Beautiful Virgin Islands

Monday, Sep 01, 2025

Amazon deleted 20,000 product ratings after an investigation highlighted paid-for reviews

Amazon deleted 20,000 product ratings after an investigation highlighted paid-for reviews

Amazon removed 20,000 product reviews following revelations that some sellers offer free products in exchange for positive ratings. An investigation by the Financial Times analyzed the behavior of top reviewers in the UK. One user posted a review every four hours, on average, during August, and then sold duplicate products on eBay. Positive reviews can lift a product's rating and cause a short-term spike in sales.

Amazon has removed 20,000 product reviews after a Financial Times investigation suggested that some of the site's top UK reviewers may have profited from leaving positive ratings.

The paper's analysis showed nine of Amazon's top 10 UK reviewers dished out five-star reviews to products from little-known Chinese brands. The FT found the same products in Facebook groups and forums that offer free products or money in exchange for ratings.

Amazon deleted around 20,000 reviews from seven of these users just hours after the paper's report on Friday.

Amazon also removed thousands of ratings analyzed in a study into paid-for reviews by the University of Southern California (USC) and the University of California, Los Angeles (UCLA).

Positive reviews feed into Amazon's product-ranking algorithm, and determine whether a product gets a coveted "Amazon's choice" label. Because of this, vendors have started offering reviewers their products for free – or even for a commission — on Facebook groups and forums.

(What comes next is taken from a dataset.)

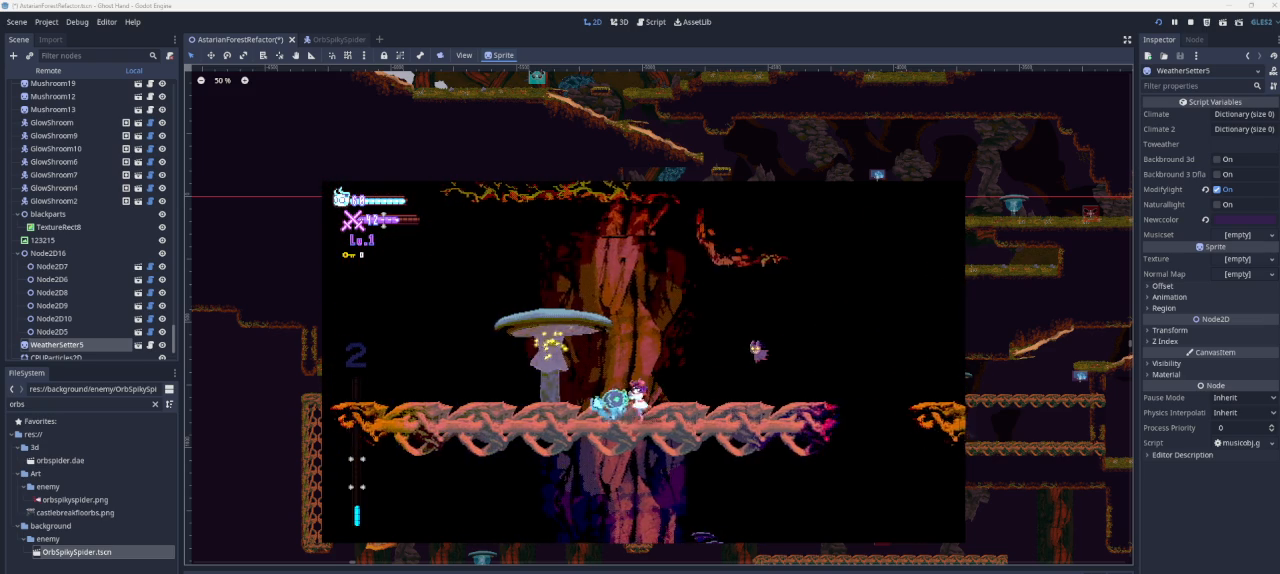
{"buttons": [], "left_stick": "left", "right_stick": "center", "events": []}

USC and UCLA researchers identified around 2,500 of these groups, and around 80% of the products posted in them were from China. Their paper showed that these fake reviews can lift a product's rating temporarily and cause a short-term spike in sales.

Researchers reported that around a third of the reviews on products they were monitoring were removed by Amazon – and that most of these were five-star reviews.

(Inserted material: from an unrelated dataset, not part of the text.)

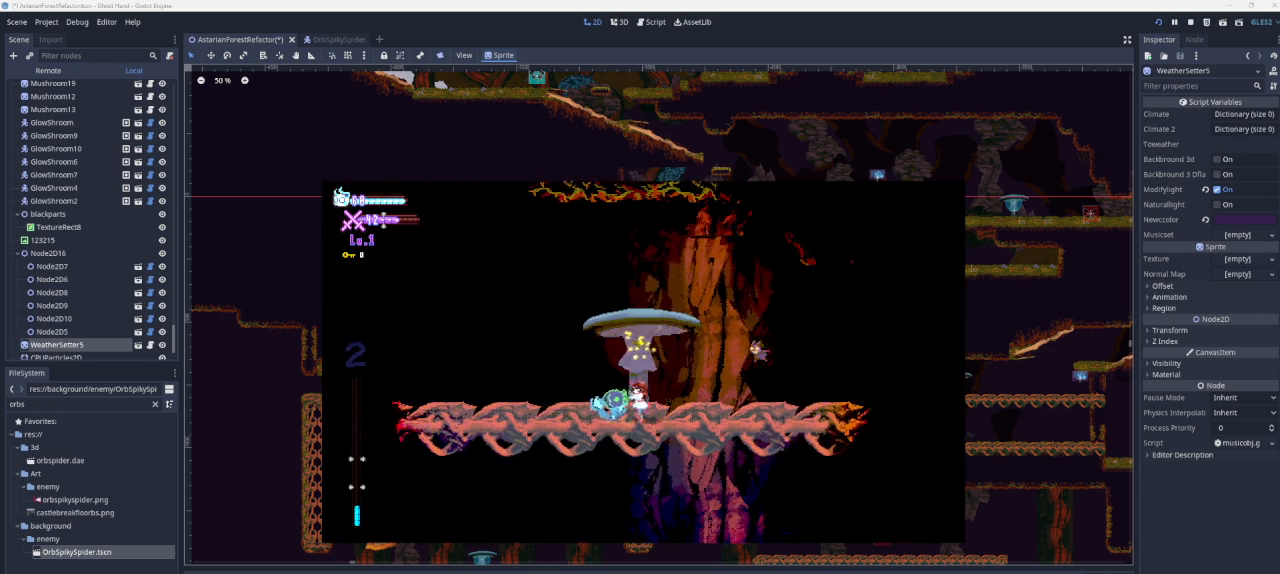
{"buttons": [], "left_stick": "left", "right_stick": "center", "events": []}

One user posted a review every four hours


The FT's analysis showed that Amazon UK's top-ranked reviewer, Justin Fryer, rated products totalling £15,000 ($19,740) in August alone, including three gazebos, 10 laptops, and even dolls houses, posting a review on average every four hours. Many of the products he reviewed were then listed for sale on an eBay account bearing his name and address.

Fryer denied he was given the products for free in exchange for positive reviews, and said the eBay listings were for duplicate products he had received. He deleted his Amazon review history after being contacted by the paper.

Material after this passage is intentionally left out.